Job: Out of the entries that follow, copy each line containing "plugins".

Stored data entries
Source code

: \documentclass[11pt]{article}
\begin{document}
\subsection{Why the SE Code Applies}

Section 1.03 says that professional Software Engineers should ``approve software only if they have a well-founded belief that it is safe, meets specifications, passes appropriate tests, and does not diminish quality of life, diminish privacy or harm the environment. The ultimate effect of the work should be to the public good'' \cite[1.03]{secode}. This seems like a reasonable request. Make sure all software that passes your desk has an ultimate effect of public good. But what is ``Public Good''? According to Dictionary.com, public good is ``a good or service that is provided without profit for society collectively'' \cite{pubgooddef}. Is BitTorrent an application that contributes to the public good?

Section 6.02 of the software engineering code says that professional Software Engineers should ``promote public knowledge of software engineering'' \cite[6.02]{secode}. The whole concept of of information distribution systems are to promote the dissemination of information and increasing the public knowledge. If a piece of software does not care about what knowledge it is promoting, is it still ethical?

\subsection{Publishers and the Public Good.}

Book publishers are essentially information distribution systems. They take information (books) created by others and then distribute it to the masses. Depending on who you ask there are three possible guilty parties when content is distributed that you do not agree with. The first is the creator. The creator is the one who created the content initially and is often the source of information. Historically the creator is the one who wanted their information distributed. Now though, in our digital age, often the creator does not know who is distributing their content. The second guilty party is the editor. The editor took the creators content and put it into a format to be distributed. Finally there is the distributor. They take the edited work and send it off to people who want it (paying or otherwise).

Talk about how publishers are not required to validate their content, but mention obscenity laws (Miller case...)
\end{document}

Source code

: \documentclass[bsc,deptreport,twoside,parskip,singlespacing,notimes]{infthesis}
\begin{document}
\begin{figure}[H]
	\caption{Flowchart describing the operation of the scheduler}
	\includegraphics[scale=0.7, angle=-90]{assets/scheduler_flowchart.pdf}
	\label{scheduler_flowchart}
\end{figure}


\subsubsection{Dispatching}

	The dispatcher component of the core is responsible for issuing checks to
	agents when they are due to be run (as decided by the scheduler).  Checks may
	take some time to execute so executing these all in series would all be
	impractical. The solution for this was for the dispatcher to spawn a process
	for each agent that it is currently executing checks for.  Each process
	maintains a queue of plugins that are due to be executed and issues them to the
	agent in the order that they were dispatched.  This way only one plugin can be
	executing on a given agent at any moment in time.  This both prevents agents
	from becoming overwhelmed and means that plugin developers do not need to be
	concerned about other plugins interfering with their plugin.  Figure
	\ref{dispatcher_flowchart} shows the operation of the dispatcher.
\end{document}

Answer for this exercise:
	maintains a queue of plugins that are due to be executed and issues them to the
	concerned about other plugins interfering with their plugin.  Figure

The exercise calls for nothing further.